_Problem 1_:
Answer these questions from the passage about Hashihime:
(a) What new name was the sword Higekiri said to have been given?
(b) What is the title of Chapter 45 of The Tale of Genji?
(c) In the Noh play Kanawa, what does Abe no Seimei use to counter the curse?
_Problem 2_: Reproduce everything in the passage about Hashihime from "Notably, the legend" down to "at the Bridge).".

Passage section start

Yorimitsu consults the famous onmyōji Abe no Seimei. Seimei performs rituals to seal the demonic arm, and Tsuna undergoes purification rites for seven days. The sword Higekiri is said to have been renamed Onikiri (鬼切, "Demon Cutter") after this event.

Notably, the legend connects the origin ritual to Uji River/Bridge but depicts the famous encounter at Ichijō Modoribashi in central Kyoto, and involves a significant chronological leap between Emperor Saga's era and Tsuna's lifetime.

=== The Tale of Genji ===
Hashihime's name appears prominently in Murasaki Shikibu's The Tale of Genji (early 11th century).
- It is the title of Chapter 45, "Hashihime" (The Bridge Maiden / The Lady at the Bridge).
- The character is also alluded to several times in waka poems within the novel, often invoking the image of a woman waiting forlornly at the Uji Bridge.

=== Other literature ===
Hashihime is mentioned in other works like the Taiheiki and the Hashihime Monogatari. The Tale of Genji Museum in Uji features an original short film titled "Hashihime: The Hearts of Women."

== Associated legends and concepts ==

=== Kanawa (Noh play) ===
The Noh play Kanawa (鉄輪, 'The Iron Tripod') dramatizes the demonic transformation legend from the "Tsurugi no maki". The protagonist is a wife abandoned for another woman. She undertakes the ritual (wearing the iron tripod, hence the title) to become a demon and curse the couple. They seek help from Abe no Seimei, who uses katashiro (effigies) to counter the curse. The demoness appears in her terrifying form (using the specific "Hashihime" Noh mask) but is ultimately repelled by Seimei and guardian deities. Watanabe no Tsuna does not appear in this adaptation.

Passage section end
Entries shown section start

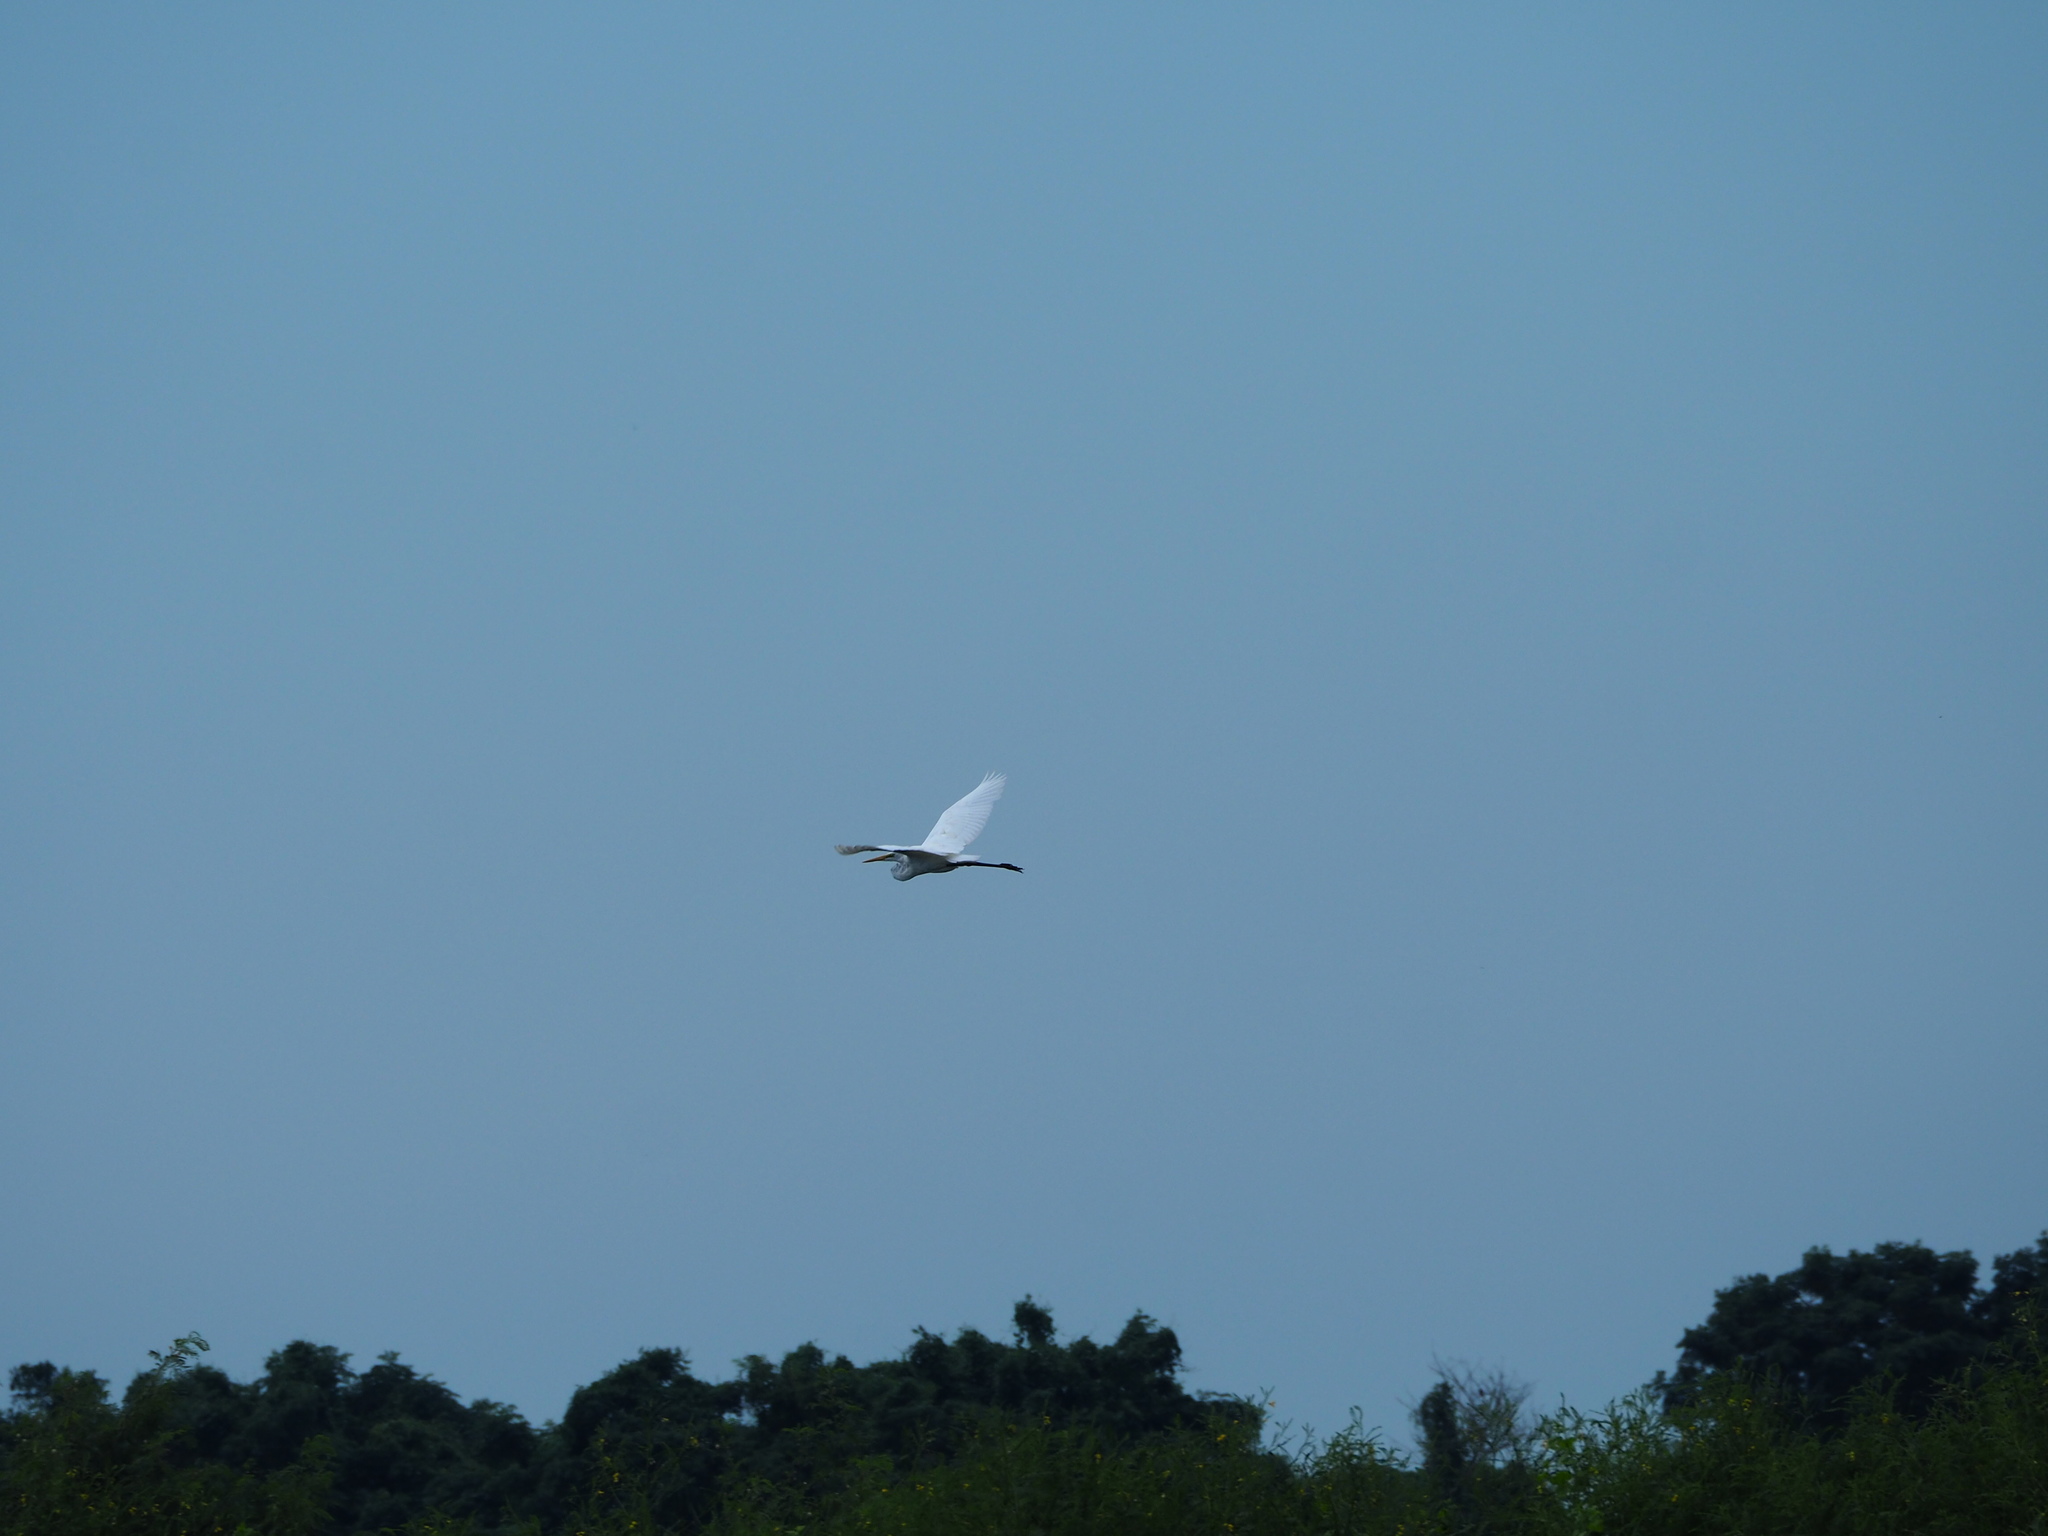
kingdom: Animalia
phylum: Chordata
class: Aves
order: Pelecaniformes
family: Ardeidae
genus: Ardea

Entries shown section end
Entries shown section start

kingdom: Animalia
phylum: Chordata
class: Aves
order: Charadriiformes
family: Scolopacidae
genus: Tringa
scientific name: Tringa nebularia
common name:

Entries shown section end

_Written reply 1_:
(a) Onikiri (鬼切, "Demon Cutter")
(b) "Hashihime" (The Bridge Maiden / The Lady at the Bridge)
(c) Katashiro (effigies)

_Written reply 2_:
Notably, the legend connects the origin ritual to Uji River/Bridge but depicts the famous encounter at Ichijō Modoribashi in central Kyoto, and involves a significant chronological leap between Emperor Saga's era and Tsuna's lifetime.

=== The Tale of Genji ===
Hashihime's name appears prominently in Murasaki Shikibu's The Tale of Genji (early 11th century).
- It is the title of Chapter 45, "Hashihime" (The Bridge Maiden / The Lady at the Bridge).